There were concerns carnival would be axed again this year, after Rio authorities canceled it last year and then postponed this edition by two months from the traditional dates – just before the Catholic season of Lent – over fears of the Omicron variant spreading.
But with more than 75 per cent of Brazil’s 213 million people now fully vaccinated, the average weekly COVID-19 death toll has plunged from more than 3,000 a year ago to around 100 – allowing the show to go on.
All participants and the 75,000 attendees expected each night are required to present proof of vaccination.
‘TWO YEARS OF DARKNESS’
Each samba school in the competition has 60 to 70 minutes to tell a story in music and dance, which is evaluated on nine criteria by the jury.
The reigning champions, Viradouro, chose as their theme Rio’s epic 1919 carnival – the first celebrated after the devastation of another pandemic, the Spanish flu.
“No sadness can withstand so much joy,” says their samba theme song.
Other schools picked themes charged with social messages, with Brazil facing divisive elections in October expected to pit far-right President Jair Bolsonaro against leftist ex-leader Luiz Inacio Lula da Silva.
Of the 12 schools, eight chose themes dealing with racism or Afro-Brazilian culture and history, loaded issues in a country where the current president has faced frequent accusations of racism.
“Brazil still suffers from racism. Nothing has changed. Slums, hunger, poverty … they have a color here: black,” said Aristoteles Silva, 52, parading as a warrior for samba school Salgueiro, whose theme song was an anti-racist anthem entitled Resistance.
“I’m hoping the election will bring a total change.”
Carnival should also provide some needed relief for the pandemic-battered economy.
Beyond the swirl of floats, feathers and barely covered flesh, carnival is big business, moving some four billion reais (US$800 million) and creating at least 45,000 jobs, according to official figures.

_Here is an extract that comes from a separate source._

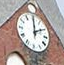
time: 2:00
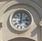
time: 12:13
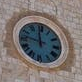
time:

But street vendor Maria Vitoria Souza, 18, who was selling drinks outside the parades, said sales “could have been better.”
“Carnival’s still not back 100 per cent, because there are no ‘blocos'” – massive carnival street parties, which city authorities nixed this year.
“But at least it’s a start.”
Participants were just happy the party was on.
“We’ve had two years of so much darkness in the world,” said Latino Suarez, 45, who traveled from Sao Paulo to parade.
“Brazil without carnival isn’t Brazil. It’s part of who we are.”